前例があって先輩たちの声が聞けるほうが安心だと思いますので、心配な人は募集が初めてでなく実際に活動に成功している自治体のほうがおすすめといえます。
もちろん、こちらにやる気があるということが大前提です。
地域になじむことが大事
これは実際に働いてからの話になりますが‥
受け入れ先の自治体がウェルカムな状態であっても、実際には地域の人とも多く関わっていかなければなりません。活動内容を理解してもらえなかったり、新しく来た人が変わったことを始めることをよく思わない人も中にはいるはずです。
田舎は特に新参者に対しての目が厳しいので、思った以上につらい思いをすることもあるかもしれません。そんな時はどうしたら良いでしょうか。
隊員同士で仲良くなる
同じ地域で活動している仲間がいればその人たちと仲良くなるのもいいですが、別の地域で活動している隊員と仲良くなるのもおすすめです。

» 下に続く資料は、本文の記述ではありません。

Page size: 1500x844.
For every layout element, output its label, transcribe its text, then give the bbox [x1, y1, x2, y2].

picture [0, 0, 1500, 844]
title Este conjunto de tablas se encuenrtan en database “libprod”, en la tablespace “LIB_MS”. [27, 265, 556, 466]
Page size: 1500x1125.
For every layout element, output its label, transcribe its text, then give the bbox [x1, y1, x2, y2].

協力隊同士の交流会やセミナーがあるので、そこで自分と同じ思いを感じている人と話ができたり、相談や情報交換ができたりして心強いはず。
また隊員になろうとする人は自分と同じようなタイプであったり、ちょっと世間からはみでた人が多いので単純に仲良くなると楽しいし世界も広がるという利点もあります。
地域の行事に参加する
これがとても大事です。地域おこし協力隊に限らず、田舎で暮らしていくには地域の中に溶け込み、コミュニケーションを取っていくことが不可欠です。

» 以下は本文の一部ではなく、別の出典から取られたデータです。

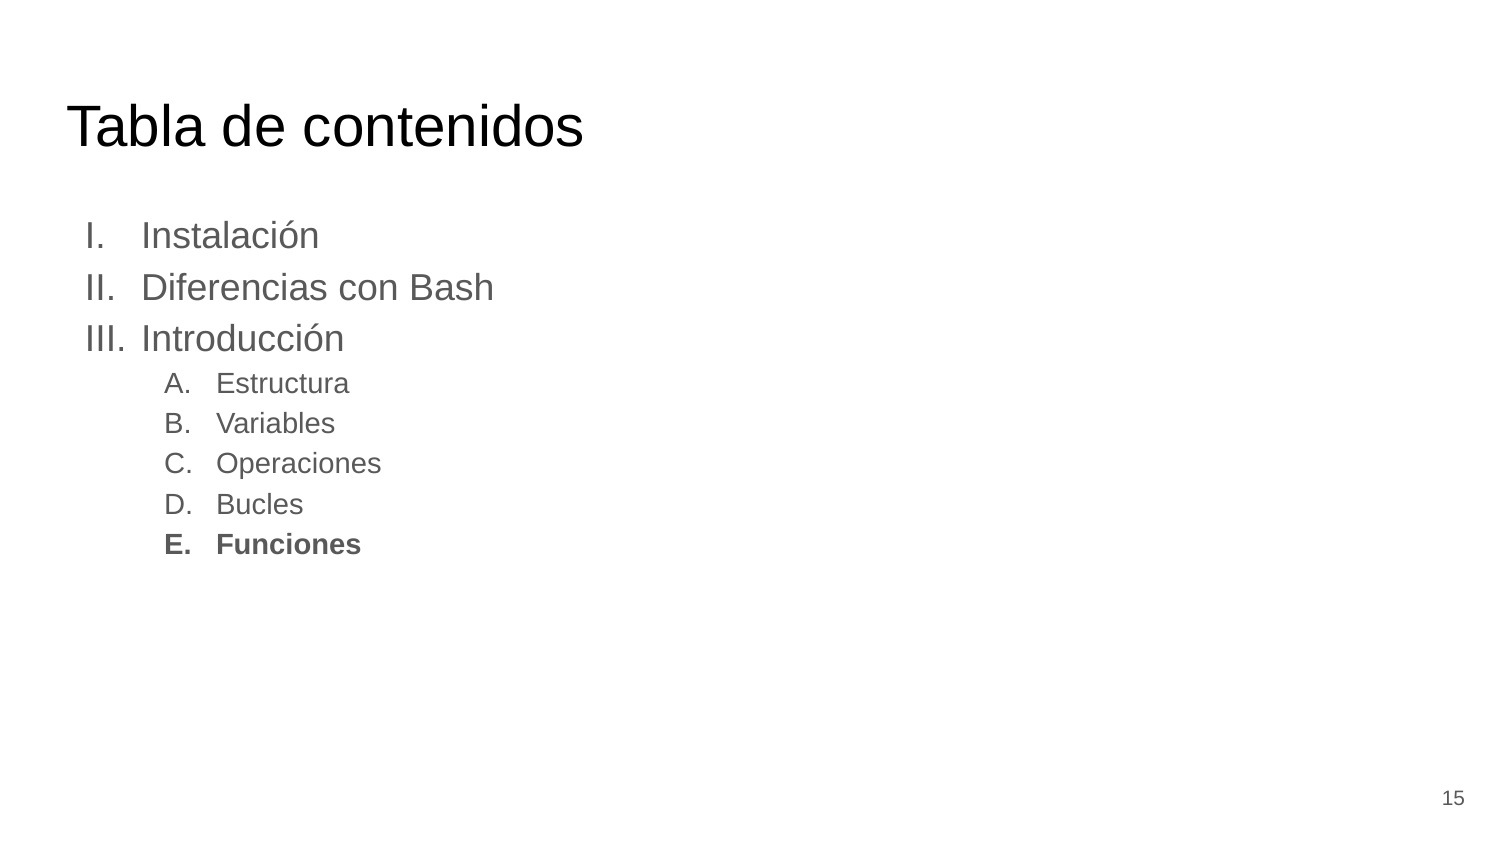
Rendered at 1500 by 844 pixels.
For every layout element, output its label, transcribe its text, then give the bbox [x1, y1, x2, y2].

title Tabla de contenidos [51, 72, 1449, 167]
list Instalación Diferencias con Bash Introducción Estructura Variables Operaciones Bucles Funciones [51, 189, 1449, 750]
slide_number <number> [1389, 764, 1480, 830]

自分のことと、自分の活動について知ってもらい徐々に理解してもらうきっかけにもなります。
また、上に書いたように隊員同士で仲良くなることももちろん大事ですが、新しくやってきた者同士で固まって何やらわけのわからんことをやろうとしている‥と思われたら受け入れてもらいにくくなるので、地域の人とも積極的に関わるようにしましょう。
はりきりすぎない
田舎の古い考えかたに新しい風を吹かせることが任務ではあるのですが、はりきりすぎて周りの空気が読めなくなってしまうのも考え物です。

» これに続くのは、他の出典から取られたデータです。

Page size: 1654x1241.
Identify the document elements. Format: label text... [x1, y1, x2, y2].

本当に地域の人たちが必要としていることに耳を傾けて、その中で自分ができることを考えていく‥自分がその地域の中に入って一緒にやっているという気持ちで周りと調和がとれればとても良いです。
特にこれからその地に移住しようと思っている人は今後の人間関係もスムーズにいきますし、必要なことが見えてくれば自分がこれからやるべきことや起業などの指標にもなりますよね。
おわりに

行ってみたくなりましたか?
地域おこし協力隊はうまく活用すれば、田舎暮らしの参考にするための絶好のチャンスです。その場所が気に入ればそのままそこに住むこともできるし、そのあとの仕事選びもスムーズにいくというなかなか良い制度ですよね。
いろんな仕事や地域があるので何かしら自分に見つかるものがあると思いますよ〜。